La Révolution a eu lieu, la société a changé de base : il y a dix ans, cinq ans, un an, fêtes et tourisme étaient ses mamelles, on circulait à la queue leu leu à Venise, on allait enterrer sa vie de jeune fille à Barcelone et, tout en calculant son empreinte écologique, on passait le week-end à Marrakech ; aujourd’hui, fêtes et tourisme sont criminalisés, et on arrête des teufeurs qui s’amusaient dans un pavillon de banlieue, entre Tontons flingueurs (voir la fête où, des salons à la cuisine, jeunes et vieux boivent à qui mieux mieux), et Certains l’aiment chaud (descente de la police dans un cabaret clandestin pendant la prohibition) ; tandis que Macron menace de représailles les Français qui oseraient aller skier en Autriche !

C’était il y a bien longtemps, en 2015 : au lendemain des attentats des terrasses, quelqu’un avait décidé que le livre d’Hemingway était « une belle réponse à Daesh », et Paris est une fête était devenu un must, le slogan hypercorrect du moment, on était censé montrer son courage et sa responsabilité citoyenne en prenant l’apéro au café. C’était encore l’ère du « festivisme », férocement moqué par Philippe Muray, qui s’était emparé de la société avec le Ministère Jack Lang, son tout-culturel, tout-festif. La fête était devenue obligatoire, imposée d’en haut par tous les moyens (souvenons-nous du métro Duroc rebaptisé « Durock » pendant les Fêtes de la musique).

========================================

Consigne — Recopiez sans rien changer l'extrait sur la fête et le tourisme, depuis « La Révolution a » jusqu'à « skier en Autriche ! » inclus.

Données extraites —
========================================

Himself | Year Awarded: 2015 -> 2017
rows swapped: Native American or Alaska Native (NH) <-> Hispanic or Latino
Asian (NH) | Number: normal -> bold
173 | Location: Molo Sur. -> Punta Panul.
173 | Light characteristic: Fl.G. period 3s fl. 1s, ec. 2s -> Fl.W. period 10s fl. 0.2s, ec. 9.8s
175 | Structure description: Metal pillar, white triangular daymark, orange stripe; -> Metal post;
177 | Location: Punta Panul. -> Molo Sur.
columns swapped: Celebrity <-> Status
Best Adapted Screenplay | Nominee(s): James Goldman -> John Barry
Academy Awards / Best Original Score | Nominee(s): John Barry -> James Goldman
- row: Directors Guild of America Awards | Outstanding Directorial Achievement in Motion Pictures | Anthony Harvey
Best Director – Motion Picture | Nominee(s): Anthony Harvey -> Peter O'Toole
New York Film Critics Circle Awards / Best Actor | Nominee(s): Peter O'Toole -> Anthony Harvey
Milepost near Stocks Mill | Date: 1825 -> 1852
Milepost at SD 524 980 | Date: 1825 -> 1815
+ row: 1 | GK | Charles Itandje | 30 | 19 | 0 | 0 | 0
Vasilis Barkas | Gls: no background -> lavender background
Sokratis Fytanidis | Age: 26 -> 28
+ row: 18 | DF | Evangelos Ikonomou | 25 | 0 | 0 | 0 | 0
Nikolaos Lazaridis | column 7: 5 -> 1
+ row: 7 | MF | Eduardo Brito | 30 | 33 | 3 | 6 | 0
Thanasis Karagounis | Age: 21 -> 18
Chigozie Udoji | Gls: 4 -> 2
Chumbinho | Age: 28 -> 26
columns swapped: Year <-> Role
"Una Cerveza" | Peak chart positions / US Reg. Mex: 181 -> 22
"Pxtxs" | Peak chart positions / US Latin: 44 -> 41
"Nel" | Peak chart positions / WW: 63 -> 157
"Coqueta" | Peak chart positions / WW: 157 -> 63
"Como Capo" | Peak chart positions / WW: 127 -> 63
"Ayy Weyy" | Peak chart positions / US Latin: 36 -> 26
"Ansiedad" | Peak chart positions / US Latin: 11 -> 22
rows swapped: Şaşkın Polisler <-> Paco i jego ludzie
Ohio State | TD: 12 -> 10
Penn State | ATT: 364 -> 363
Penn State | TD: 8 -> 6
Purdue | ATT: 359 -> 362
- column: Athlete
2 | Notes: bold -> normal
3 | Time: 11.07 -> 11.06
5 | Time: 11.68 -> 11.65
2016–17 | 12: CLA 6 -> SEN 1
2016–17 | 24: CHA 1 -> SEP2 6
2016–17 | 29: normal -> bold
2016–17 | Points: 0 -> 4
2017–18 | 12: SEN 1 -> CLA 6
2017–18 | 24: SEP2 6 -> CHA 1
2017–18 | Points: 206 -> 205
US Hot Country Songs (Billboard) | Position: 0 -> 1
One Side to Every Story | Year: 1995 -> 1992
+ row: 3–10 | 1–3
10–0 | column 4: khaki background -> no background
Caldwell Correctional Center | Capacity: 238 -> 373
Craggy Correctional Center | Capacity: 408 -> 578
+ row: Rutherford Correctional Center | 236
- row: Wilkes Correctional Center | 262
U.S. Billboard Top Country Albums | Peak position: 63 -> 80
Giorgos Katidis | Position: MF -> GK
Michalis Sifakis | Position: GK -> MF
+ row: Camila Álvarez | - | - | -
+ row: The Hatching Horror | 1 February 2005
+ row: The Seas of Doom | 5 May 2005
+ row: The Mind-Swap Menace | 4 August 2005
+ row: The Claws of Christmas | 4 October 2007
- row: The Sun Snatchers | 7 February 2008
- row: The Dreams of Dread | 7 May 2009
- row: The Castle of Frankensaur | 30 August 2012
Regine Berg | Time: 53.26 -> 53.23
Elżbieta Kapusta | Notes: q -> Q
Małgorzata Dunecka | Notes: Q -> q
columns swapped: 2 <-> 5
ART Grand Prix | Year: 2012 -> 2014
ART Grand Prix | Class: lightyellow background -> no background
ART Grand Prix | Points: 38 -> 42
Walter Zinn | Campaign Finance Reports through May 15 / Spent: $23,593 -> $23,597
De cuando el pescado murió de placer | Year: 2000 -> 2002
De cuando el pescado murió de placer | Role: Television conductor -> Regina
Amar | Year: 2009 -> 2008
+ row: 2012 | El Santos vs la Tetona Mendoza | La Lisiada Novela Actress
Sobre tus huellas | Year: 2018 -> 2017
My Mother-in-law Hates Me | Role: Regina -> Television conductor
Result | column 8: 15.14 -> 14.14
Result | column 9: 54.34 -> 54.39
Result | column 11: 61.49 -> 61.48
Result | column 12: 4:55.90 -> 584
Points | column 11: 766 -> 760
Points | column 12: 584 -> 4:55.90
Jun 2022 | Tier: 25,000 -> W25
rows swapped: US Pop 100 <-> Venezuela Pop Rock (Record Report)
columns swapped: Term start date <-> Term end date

========================================

Réponse —
La Révolution a eu lieu, la société a changé de base : il y a dix ans, cinq ans, un an, fêtes et tourisme étaient ses mamelles, on circulait à la queue leu leu à Venise, on allait enterrer sa vie de jeune fille à Barcelone et, tout en calculant son empreinte écologique, on passait le week-end à Marrakech ; aujourd’hui, fêtes et tourisme sont criminalisés, et on arrête des teufeurs qui s’amusaient dans un pavillon de banlieue, entre Tontons flingueurs (voir la fête où, des salons à la cuisine, jeunes et vieux boivent à qui mieux mieux), et Certains l’aiment chaud (descente de la police dans un cabaret clandestin pendant la prohibition) ; tandis que Macron menace de représailles les Français qui oseraient aller skier en Autriche !